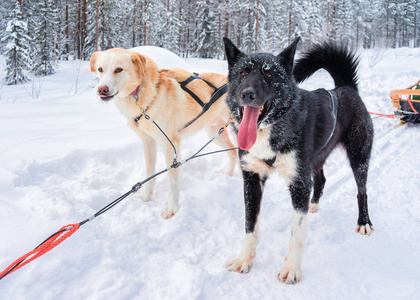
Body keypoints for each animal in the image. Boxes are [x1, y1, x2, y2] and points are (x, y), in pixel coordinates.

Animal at [223, 37, 374, 284]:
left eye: (269, 74)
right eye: (242, 72)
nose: (247, 94)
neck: (271, 131)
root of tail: (346, 88)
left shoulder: (299, 184)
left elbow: (297, 233)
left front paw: (291, 269)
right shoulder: (252, 179)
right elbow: (249, 225)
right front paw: (245, 259)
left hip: (358, 156)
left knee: (362, 190)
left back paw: (364, 222)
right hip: (315, 159)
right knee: (321, 180)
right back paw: (314, 205)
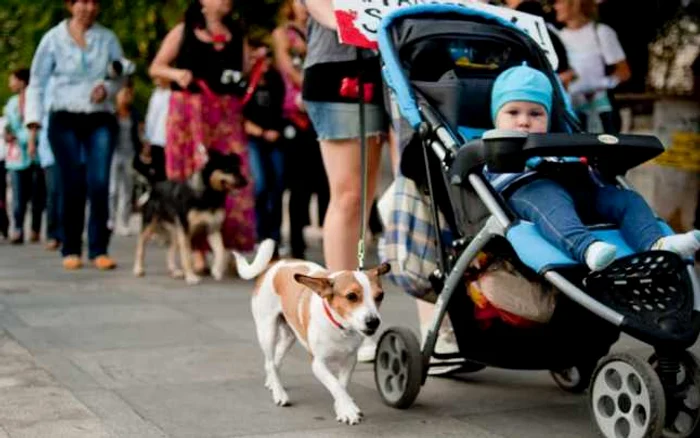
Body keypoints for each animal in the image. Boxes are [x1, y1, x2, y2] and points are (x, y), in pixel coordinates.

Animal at [232, 241, 392, 426]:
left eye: (380, 296)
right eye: (351, 296)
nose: (373, 321)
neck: (339, 327)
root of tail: (275, 264)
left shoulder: (350, 360)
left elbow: (341, 385)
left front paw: (341, 407)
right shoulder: (318, 363)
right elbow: (335, 384)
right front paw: (348, 410)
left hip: (289, 336)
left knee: (275, 361)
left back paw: (273, 382)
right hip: (267, 331)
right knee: (270, 362)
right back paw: (280, 393)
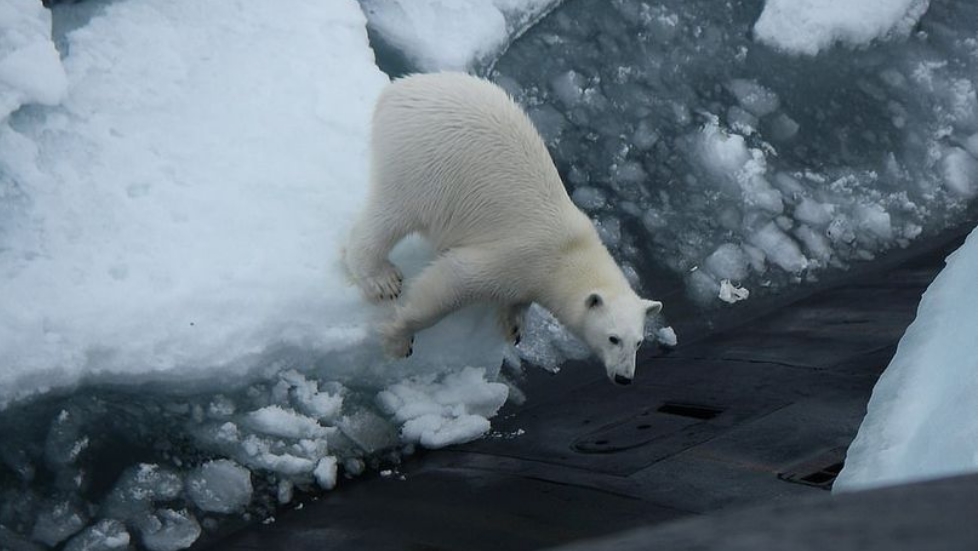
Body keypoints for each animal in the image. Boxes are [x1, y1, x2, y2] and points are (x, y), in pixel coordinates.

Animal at [345, 72, 663, 385]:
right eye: (613, 338)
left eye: (639, 342)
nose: (624, 377)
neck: (569, 253)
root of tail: (398, 89)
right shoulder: (520, 256)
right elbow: (453, 280)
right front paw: (399, 339)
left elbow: (518, 299)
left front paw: (515, 324)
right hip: (422, 163)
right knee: (392, 214)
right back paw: (381, 278)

→ EXERCISE DESCRIPTION
In the records above, find the line with "neck: (339, 327)"; write out exactly that line and each one after it, stopping after the line with "right back paw: (280, 393)".

→ RESPONSE TO THE TASK
neck: (339, 327)
root of tail: (275, 264)
left shoulder: (350, 360)
left elbow: (341, 385)
left front paw: (341, 407)
right shoulder: (318, 363)
right elbow: (335, 384)
right front paw: (348, 410)
left hip: (289, 336)
left knee: (275, 361)
left back paw: (273, 382)
right hip: (267, 331)
right knee: (270, 362)
right back paw: (280, 393)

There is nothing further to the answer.